Please count how many of the lines below contain the word "votre" and reply with only that number.

╭─ Input material

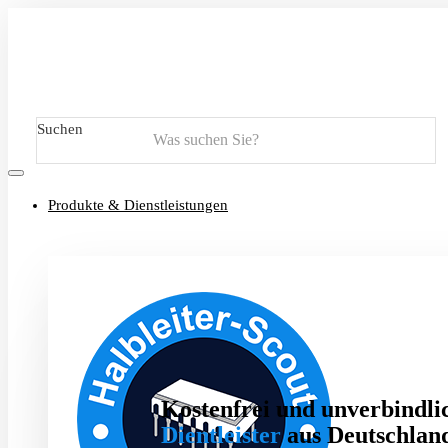
Suchen
Produkte & Dienstleistungen
Kostenfrei und unverbindlic
Dientleister
aus Deutschland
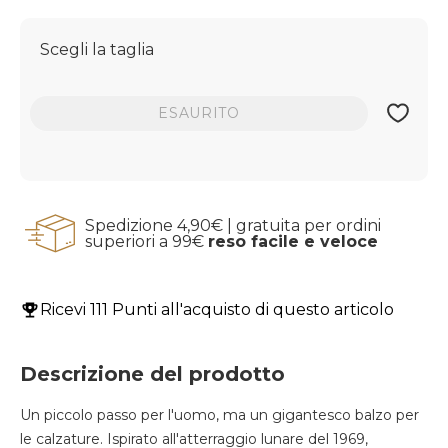
Scegli la taglia
ESAURITO
Spedizione 4,90€ | gratuita per ordini
superiori a 99€
reso facile e veloce
Ricevi
111 Punti
all'acquisto di questo articolo
Descrizione del prodotto
Un piccolo passo per l'uomo, ma un gigantesco balzo per
le calzature. Ispirato all'atterraggio lunare del 1969,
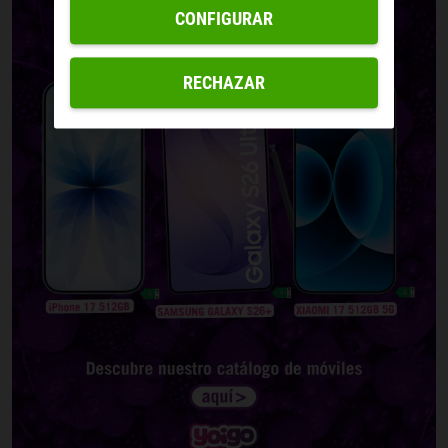
CONFIGURAR
RECHAZAR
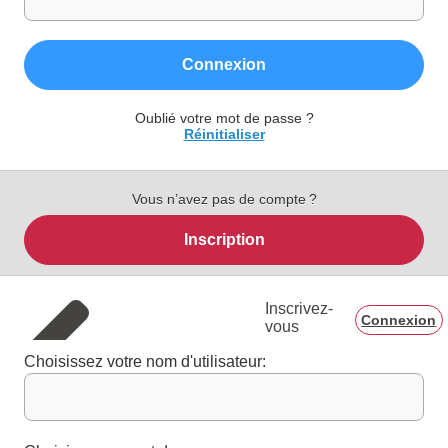
Connexion
Oublié votre mot de passe ?
Réinitialiser
Vous n’avez pas de compte ?
Inscription
Inscrivez-
Connexion
vous
Choisissez votre nom d'utilisateur:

╰─

■ **Solution below**
2